San Cataldo (Sicilian: San Catallu or San Cataddu) is a Sicilian town and comune in the province of Caltanissetta, in the southwestern part of the island of Sicily.

== Geography ==
San Cataldo rises in an internal hilly area, located at 625 meters above sea level, which extends north of the town, between the municipalities of Serradifalco, Mussomeli, Caltanissetta, located within the Sicilian Solfifero plateau, an ancient area mining. It is 63 km from Agrigento, 9 km from Caltanissetta, 50 km from Enna, 150 km from Ragusa. It is crossed by a single river, the "Salito", formed by springs that arise from the slopes of Mount Schiavo near the town of Santa Caterina Villarmosa. The inhabited area extends into the plateau located between Portella del Tauro and Babbaurra, rich in partially drinkable water wells.

== History ==
Near Vassallaggi there is evidence of human settlements dating back to the 6th-5th century BC.
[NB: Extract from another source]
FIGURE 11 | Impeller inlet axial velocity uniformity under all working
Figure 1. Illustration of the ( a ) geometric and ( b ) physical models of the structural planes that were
The current inhabited center has relatively recent origins. It was a barony, then a municipality, founded by Prince Nicolò Galletti in 1607, requesting a license from the King of Sicily Philip III on 18 July (licentia populandi). The license allowed the ancient Calironi farmhouse (in Sicilian Caliruni and Greek Kalyroon) to be built and populated, located within the barony of Fiumesalato. The reasons that pushed the prince to make the request were of a political nature, as he obtained titles and privileges and acquired the right to sit in the military "arm" of the Sicilian Parliament. The economic aspect also played a non-marginal role.

The village grew thanks to immigration from nearby towns, such as Sutera, Mussomeli, Petralia, and also from more distant ones, such as Gangi, Castrogiovanni and Caltanissetta.

In 1623 the town had 722 inhabitants; in 1651 there were approximately 1,607. Eighteen years later, in 1669, ecclesiastical sources report a population of 2,490 inhabitants. In 1699 3,066 inhabitants lived there. In 1921 the town had 23,486 inhabitants.

The village took its name from Catald, or San Cataldo in Italian. He was an Irish monk who lived in the seventh century and came to south Italy after his ship was wrecked off the coast near Taranto.

== Education ==
In the past, education was entrusted to the local clergy and lessons were taught in the convent of the Mercedarian order. The school system was structured into two study cycles: primary and secondary. The school was attended mainly by the children of nobles and wealthy families, and to a lesser extent by the children of peasants and artisans.

Today, San Cataldo is home to a public art high school, the only state school with an artistic focus in the province of Nissena. Formerly a state art institute, it was founded in 1963 and named after the Messinese architect Filippo Juvara.

San Cataldo is also home to a vocational institute for agriculture and the environment, a technical-commercial institute, and a socio-psychopedagogical high school of the diocese of Caltanissetta.